■ Task objective: Reproduce word for word the lines between the one containing "Morada das Palmeiras" and the one containing "chuveiro quente, espelho", inclusive.

■ Rows excerpted from a collection:

╭──

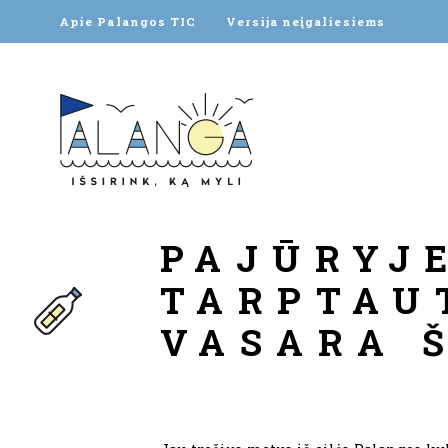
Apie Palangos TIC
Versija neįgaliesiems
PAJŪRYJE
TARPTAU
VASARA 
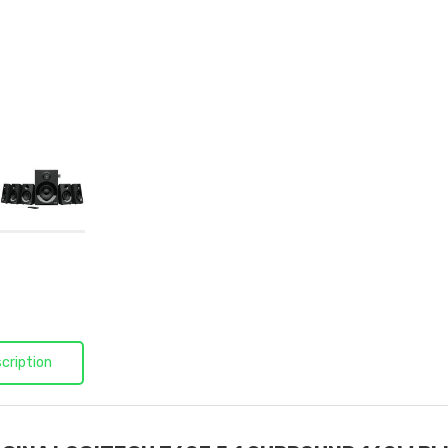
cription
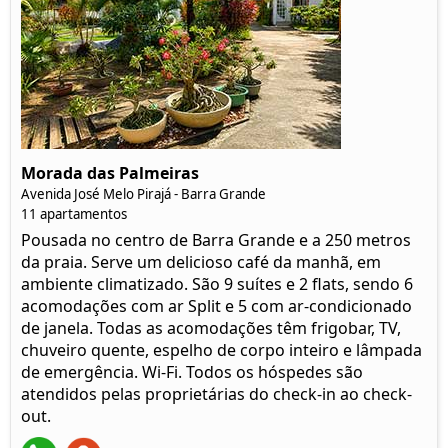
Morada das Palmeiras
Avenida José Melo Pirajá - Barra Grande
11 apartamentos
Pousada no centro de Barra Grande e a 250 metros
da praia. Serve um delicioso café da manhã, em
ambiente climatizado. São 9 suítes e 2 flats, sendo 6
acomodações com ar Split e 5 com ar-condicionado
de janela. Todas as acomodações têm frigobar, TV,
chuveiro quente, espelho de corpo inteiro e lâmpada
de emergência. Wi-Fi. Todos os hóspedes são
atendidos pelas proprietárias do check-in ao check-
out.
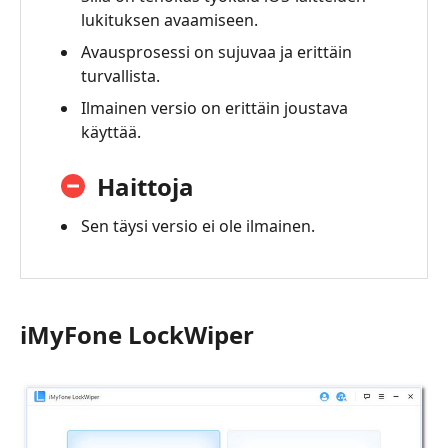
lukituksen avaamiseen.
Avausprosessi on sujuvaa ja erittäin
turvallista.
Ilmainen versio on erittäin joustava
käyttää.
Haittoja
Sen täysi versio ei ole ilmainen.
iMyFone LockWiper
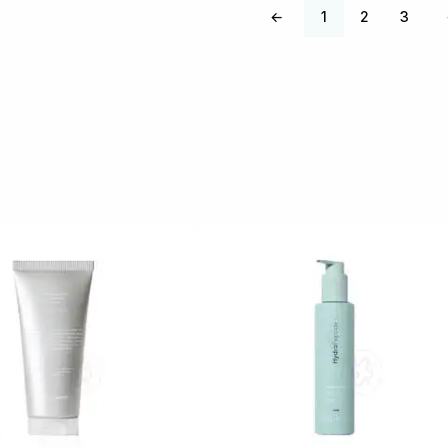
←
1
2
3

╰──
╭──

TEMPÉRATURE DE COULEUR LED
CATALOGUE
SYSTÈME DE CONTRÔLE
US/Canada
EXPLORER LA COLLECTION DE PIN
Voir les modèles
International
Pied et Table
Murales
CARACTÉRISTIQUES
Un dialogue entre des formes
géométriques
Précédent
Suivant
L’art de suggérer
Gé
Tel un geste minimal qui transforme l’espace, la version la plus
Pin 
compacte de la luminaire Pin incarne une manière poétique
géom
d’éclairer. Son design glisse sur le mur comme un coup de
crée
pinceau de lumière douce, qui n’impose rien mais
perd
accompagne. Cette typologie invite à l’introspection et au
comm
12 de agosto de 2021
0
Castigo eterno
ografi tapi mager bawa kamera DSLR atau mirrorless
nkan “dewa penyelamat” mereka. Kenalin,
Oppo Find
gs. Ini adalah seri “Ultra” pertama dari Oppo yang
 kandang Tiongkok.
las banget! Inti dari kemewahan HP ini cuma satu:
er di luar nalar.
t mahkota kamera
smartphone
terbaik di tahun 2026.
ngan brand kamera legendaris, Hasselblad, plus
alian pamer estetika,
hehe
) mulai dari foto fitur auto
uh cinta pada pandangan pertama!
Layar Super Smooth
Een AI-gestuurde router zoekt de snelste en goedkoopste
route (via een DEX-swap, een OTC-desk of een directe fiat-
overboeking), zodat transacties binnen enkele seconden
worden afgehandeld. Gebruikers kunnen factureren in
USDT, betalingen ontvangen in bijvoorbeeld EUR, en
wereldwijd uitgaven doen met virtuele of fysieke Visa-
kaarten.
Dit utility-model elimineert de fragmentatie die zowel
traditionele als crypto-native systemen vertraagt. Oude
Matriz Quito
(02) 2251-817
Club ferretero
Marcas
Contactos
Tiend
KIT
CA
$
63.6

╰──

■ Answer below:
Morada das Palmeiras
Avenida José Melo Pirajá - Barra Grande
11 apartamentos
Pousada no centro de Barra Grande e a 250 metros
da praia. Serve um delicioso café da manhã, em
ambiente climatizado. São 9 suítes e 2 flats, sendo 6
acomodações com ar Split e 5 com ar-condicionado
de janela. Todas as acomodações têm frigobar, TV,
chuveiro quente, espelho de corpo inteiro e lâmpada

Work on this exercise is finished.